Radioactive molecules are emerging as promising tools to investigate fundamental physics, offering unique sensitivity to phenomena beyond the Standard Model. Unlike radioactive atoms, which have been used for decades, the molecular structure adds rotational and vibrational degrees of freedom that can amplify signals from fundamental interactions. This feature allows scientists to search for violations of fundamental symmetries, such as parity (P) and time-reversal (T), which are crucial for understanding the matter-antimatter asymmetry in the universe and the nature of dark matter.

The interest in these molecules stems from their ability to host nuclei with large intrinsic electric dipole moments (EDMs) and to form quantum states that are highly sensitive to small interactions. The combination of molecular complexity with nuclear instability provides an experimental environment that can be more advantageous than stable atoms or ions for certain searches. Current experiments focus on developing techniques to create, cool, and manipulate these molecules, as well as on the precision measurement of their spectroscopic and decay properties.

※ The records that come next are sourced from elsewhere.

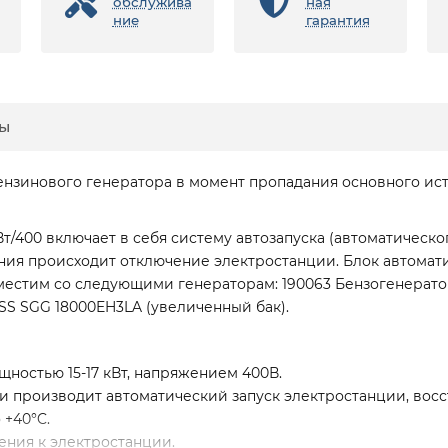
обслужива
ная
ние
гарантия
ы
бензинового генератора в момент пропадания основного и
Вт/400 включает в себя систему автозапуска (автоматическ
ния происходит отключение электростанции. Блок автомат
вместим со следующими генераторам: 190063 Бензогенерат
SS SGG 18000EH3LA (увеличенный бак).
ностью 15-17 кВт, напряжением 400В.
 производит автоматический запуск электростанции, восс
 +40°C.
ения к электростанции.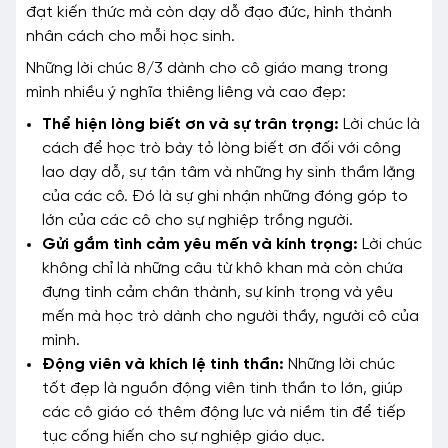
đạt kiến thức mà còn dạy dỗ đạo đức, hình thành
nhân cách cho mỗi học sinh.
Những lời chúc 8/3 dành cho cô giáo mang trong
mình nhiều ý nghĩa thiêng liêng và cao đẹp:
Thể hiện lòng biết ơn và sự trân trọng:
Lời chúc là
cách để học trò bày tỏ lòng biết ơn đối với công
lao dạy dỗ, sự tận tâm và những hy sinh thầm lặng
của các cô. Đó là sự ghi nhận những đóng góp to
lớn của các cô cho sự nghiệp trồng người.
Gửi gắm tình cảm yêu mến và kính trọng:
Lời chúc
không chỉ là những câu từ khô khan mà còn chứa
đựng tình cảm chân thành, sự kính trọng và yêu
mến mà học trò dành cho người thầy, người cô của
mình.
Động viên và khích lệ tinh thần:
Những lời chúc
tốt đẹp là nguồn động viên tinh thần to lớn, giúp
các cô giáo có thêm động lực và niềm tin để tiếp
tục cống hiến cho sự nghiệp giáo dục.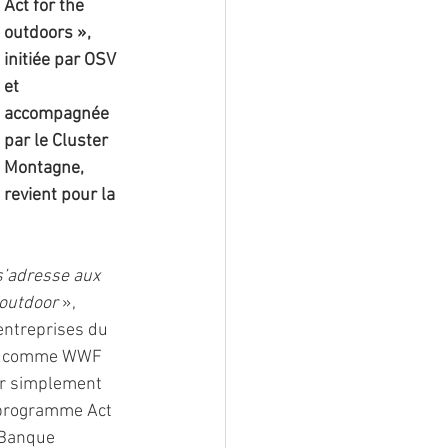
Act for the 
outdoors », 
initiée par OSV 
et 
accompagnée 
par le Cluster 
Montagne, 
revient pour la 
’adresse aux 
’outdoor
 », 
entreprises du 
mes comme WWF 
er simplement 
 programme Act 
a Banque 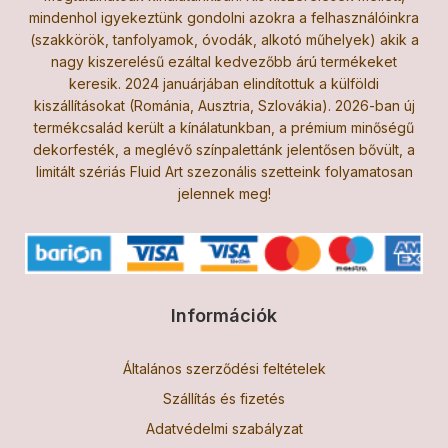
mindenhol igyekeztünk gondolni azokra a felhasználóinkra
(szakkörök, tanfolyamok, óvodák, alkotó műhelyek) akik a
nagy kiszerelésű ezáltal kedvezőbb árú termékeket
keresik. 2024 januárjában elindítottuk a külföldi
kiszállításokat (Románia, Ausztria, Szlovákia). 2026-ban új
termékcsalád került a kínálatunkban, a prémium minőségű
dekorfesték, a meglévő színpalettánk jelentősen bővült, a
limitált szériás Fluid Art szezonális szetteink folyamatosan
jelennek meg!
Információk
Általános szerződési feltételek
Szállítás és fizetés
Adatvédelmi szabályzat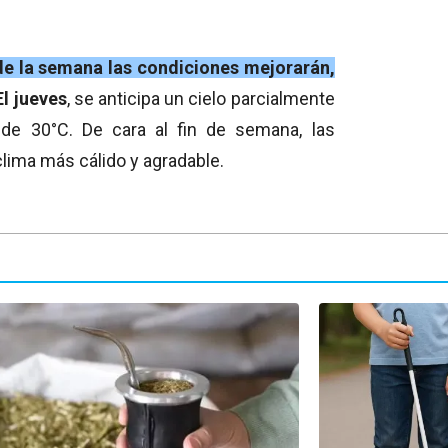
 de la semana las condiciones mejorarán,
El jueves
, se anticipa un cielo parcialmente
e 30°C. De cara al fin de semana, las
lima más cálido y agradable.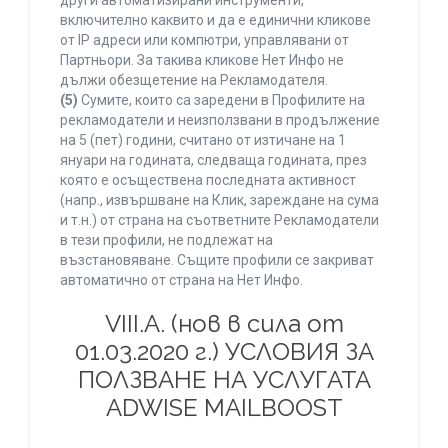
други автоматизирани инструменти,
включително каквито и да е единични кликове
от IP адреси или компютри, управлявани от
Партньори. За такива кликове Нет Инфо не
дължи обезщетение на Рекламодателя.
(5)
Сумите, които са заредени в Профилите на
рекламодатели и неизползвани в продължение
на 5 (пет) години, считано от изтичане на 1
януари на годината, следваща годината, през
която е осъществена последната активност
(напр., извършване на Клик, зареждане на сума
и т.н.) от страна на съответните Рекламодатели
в тези профили, не подлежат на
възстановяване. Същите профили се закриват
автоматично от страна на Нет Инфо.
VIII.A. (нов в сила от
01.03.2020 г.) УСЛОВИЯ ЗА
ПОЛЗВАНЕ НА УСЛУГАТА
ADWISE MAILBOOST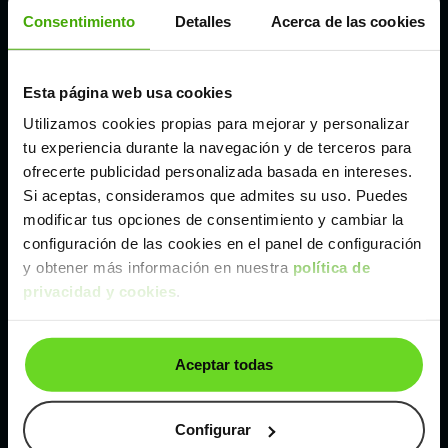
Córdoba
Consentimiento
Detalles
Acerca de las cookies
Madrid
Esta página web usa cookies
Utilizamos cookies propias para mejorar y personalizar
Málaga
tu experiencia durante la navegación y de terceros para
ofrecerte publicidad personalizada basada en intereses.
Si aceptas, consideramos que admites su uso. Puedes
Valencia
modificar tus opciones de consentimiento y cambiar la
configuración de las cookies en el panel de configuración
Zaragoza
y obtener más información en nuestra
política de
privacidad y cookies
.
Ver BMW Serie 4 de segunda mano y ocasión
Aceptar todas
BMW Serie 4 de segunda mano y ocasión
Coches de
segunda mano y ocasión por
Configurar
localización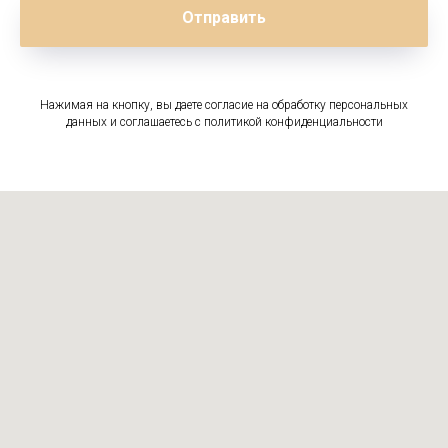
Отправить
Нажимая на кнопку, вы даете согласие на обработку персональных
данных и соглашаетесь c политикой конфиденциальности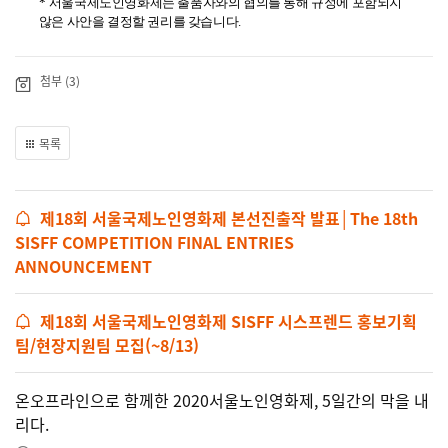
*
서울국제노인영화제는 출품자와의 협의를 통해 규정에 포함되지
않은 사안을 결정할 권리를 갖습니다
.
첨부 (3)
목록
제18회 서울국제노인영화제 본선진출작 발표│The 18th
SISFF COMPETITION FINAL ENTRIES
ANNOUNCEMENT
제18회 서울국제노인영화제 SISFF 시스프렌드 홍보기획
팀/현장지원팀 모집(~8/13)
온오프라인으로 함께한 2020서울노인영화제, 5일간의 막을 내
리다.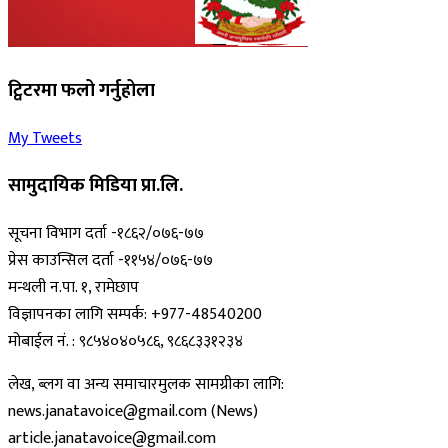
ट्विटरमा फलो गर्नुहोला
My Tweets
सामुदायिक मिडिया प्रा.लि.
सूचना विभाग दर्ता -१८६२/०७६-७७
प्रेस काउन्सिल दर्ता -११५४/०७६-७७
मन्थली न.पा. १, रामेछाप
विज्ञापनका लागि सम्पर्क: +977-48540200
मोबाईल नं. : ९८५४०४०५८६, ९८६८३३१२३४
लेख, ब्लग वा अन्य समाचारमुलक सामग्रीका लागि:
news.janatavoice@gmail.com (News)
article.janatavoice@gmail.com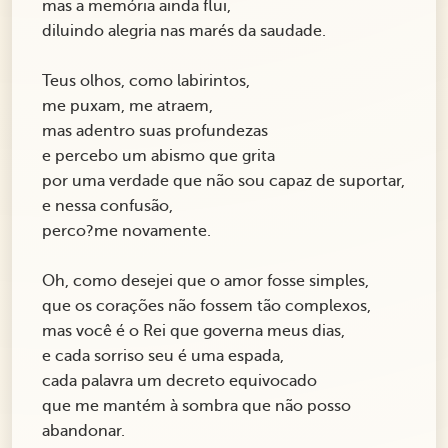
mas a memória ainda flui,
diluindo alegria nas marés da saudade.
Teus olhos, como labirintos,
me puxam, me atraem,
mas adentro suas profundezas
e percebo um abismo que grita
por uma verdade que não sou capaz de suportar,
e nessa confusão,
perco?me novamente.
Oh, como desejei que o amor fosse simples,
que os corações não fossem tão complexos,
mas você é o Rei que governa meus dias,
e cada sorriso seu é uma espada,
cada palavra um decreto equivocado
que me mantém à sombra que não posso
abandonar.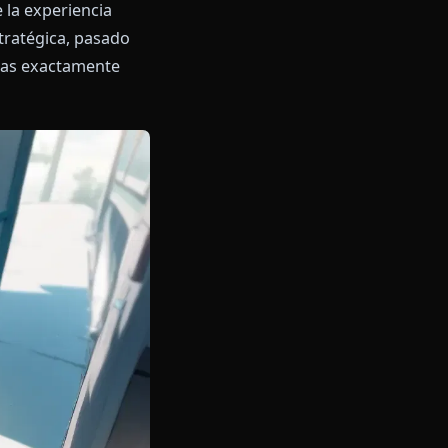
ione ofrece la experiencia
 su mente estratégica, pasado
e Contramedidas exactamente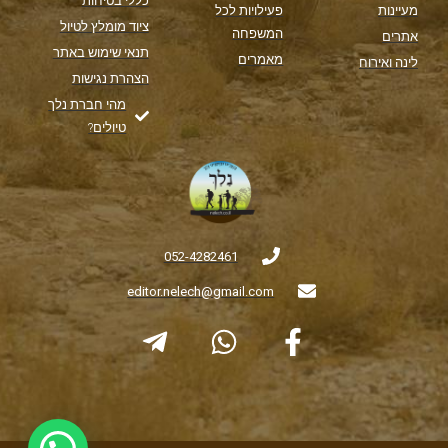
כללי בטיחות
מעיינות
פעילויות לכל
ציוד מומלץ לטיול
המשפחה
אתרים
תנאי שימוש באתר
מאמרים
לינה ואירוח
הצהרת נגישות
מהי חברת נלך
טיולים?
052-4282461
editor.nelech@gmail.com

These investigations not only promise to refine our understanding of fundamental forces and elementary particles but could also offer new avenues for dark matter detection or the search for new short-range interactions. As molecular manipulation technology advances, radioactive molecules are expected to become quantum laboratories of unparalleled precision, opening a window to physics that lies beyond the current limits of our particle accelerators.